▶ [Text for analysis]
If you’ve wondered what GitHub is and all the lingo that goes along with Open Source development: pull, merge, fork etc. Here is a good guide written by Eliot Berriot for non-programmers.
https://pad.funkwhale.audio/s/rJAeAstL4#
[copy of this page stored here for posterity, please visit the link for the most up-to-date version]
Building software together with Git
There are not many resources available out there that introduce Git, GitHub, versioning, forks, pull requests and other development-related jargon to non-technical audience. This post is an attempt to help with that.
How do we collaborate on software?
Like most projects, successful software projects work best when multiple people can work on different tasks in parallel. In a typical organization, you expect accountants, managers, secretaries, sales folks, and in fact everyone to work on their own tasks, seamlessly, at the same time.
You want, as much as possible, to avoid situations when someone needs to wait for someone else to proceed. We call those situations bottlenecks. A typical bottleneck would be having a single phone in a 100-people company: everyone have to wait to make a call, which is a waste of time.
Software development work in the same way: developers, designers, translators, and pretty much everyone want to work without worrying about each other tasks, especially as project grows and attract dozens or even hundreds of contributors.
In order to deal with that, people involved in software development usually rely on a few tools and processes I will describe below.
What is software?
What we call software, in its most common form, is just a set of text files, also known as a codebase. Those text files contains instructions than can be executed by computers. Yes, the act of programming is just about writing stuff.
Of course, a a programmer, you have to think about what you are writing, like a storywriter ;)
If you’ve ever worked on on thesis, or any long-form textual essay, you faced a lot of the issues developers encounter when they need to collaborate on the same piece of software.
When you’re in the process of writing an essay, quite often, you’ll need:
- Reviewing: you want someone else to read your work, and possibly suggest or edit it
- Collaboration: you want someone else to work on a section of the documentation, while you’re also working on another one
- Versioning: the ability to go back to a previous version of the document (e.g. because you deleted something by mistake)
You can achieve reviewing and collaboration that by sending email copies of your working version to other people involved, then integrating their changes in your own copy, regularly, via copy pasting.
For versioning, “redo/undo” features of your text editor can help, and also copying your document on a separate medium from time to time.

▶ [Explore the material]
(a) Transcribe the passage of the Git guide starting at "In order to" and ending at "about writing stuff.".
(b) Condense the paragraph of the Git guide that opens with "You want, as much as possible" into a short bulleted list that keeps its main facts.
(c) Resume the guide on building software with Git, carrying it on from its final sentence.

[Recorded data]
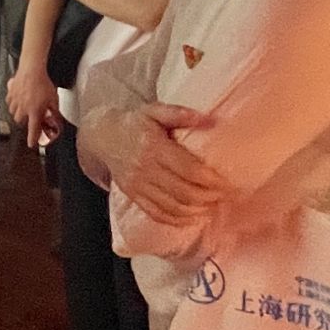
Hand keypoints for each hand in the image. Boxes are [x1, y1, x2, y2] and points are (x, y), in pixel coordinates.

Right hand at [6, 65, 61, 145]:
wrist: (32, 69)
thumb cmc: (43, 83)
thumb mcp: (54, 99)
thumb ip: (55, 112)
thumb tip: (58, 121)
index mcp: (35, 111)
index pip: (33, 129)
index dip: (32, 138)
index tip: (31, 144)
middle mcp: (23, 108)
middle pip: (20, 121)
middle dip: (25, 121)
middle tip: (30, 115)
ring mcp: (15, 101)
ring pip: (13, 113)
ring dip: (18, 113)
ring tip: (24, 107)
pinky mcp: (10, 93)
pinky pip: (9, 102)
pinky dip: (13, 103)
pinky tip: (18, 98)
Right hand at [116, 104, 227, 227]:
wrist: (102, 136)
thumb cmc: (134, 122)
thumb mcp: (154, 110)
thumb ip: (180, 114)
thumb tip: (210, 120)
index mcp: (154, 146)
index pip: (189, 170)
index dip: (211, 180)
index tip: (227, 183)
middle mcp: (145, 168)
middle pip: (184, 192)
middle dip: (209, 198)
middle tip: (224, 196)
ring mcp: (138, 185)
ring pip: (173, 207)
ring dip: (197, 211)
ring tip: (212, 206)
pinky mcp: (134, 196)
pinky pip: (158, 214)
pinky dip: (178, 220)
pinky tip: (192, 217)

▶ [Exercise answers]
(a)
In order to deal with that, people involved in software development usually rely on a few tools and processes I will describe below.
What is software?
What we call software, in its most common form, is just a set of text files, also known as a codebase. Those text files contains instructions than can be executed by computers. Yes, the act of programming is just about writing stuff.

(b)
- Situations where someone must wait for someone else to proceed should be avoided as much as possible.
- Such situations are called bottlenecks.
- Example: a 100-person company with a single phone, where everyone must wait to make a call, wasting time.

(c)
However, if you’ve worked with more than one or two people on the same document, you now, this is absolutely awful to manage, and very error prone. Did you send the latest versions to your friends? Have you integrated all their suggestions? How do you go back to yesterday’s version of your work when your last copy was made last week?
Software development is exactly the same. But usually with more people involved ;)
Introducing Git
As its core, Git and associated tools like GitHub are an attempt to solve the issues I described in the previous section.
Git allows people to contribute on the same codebase in a sane and efficient way. However, to do so, it completely rethink the way we should collaborate and introduce new concepts. All of this sounds like jargon to newcomers and is frankly overwhelming, so I’ll try to demystifies this a bit.
Commits and Versioning
At its core, Git provides a mechanism to version a codebase.
Each version of the codebase is basically a snapshot of the codebase, associated with the snapshot date. This gives you versioning, because you can go back in time, to any previous snapshot.
Those snapshots are named commits.
However, doing a full copy of the project with each commit would require a lot of space. Git is a bit smarter than that, and it will only store the differences (called diffs) between each commit.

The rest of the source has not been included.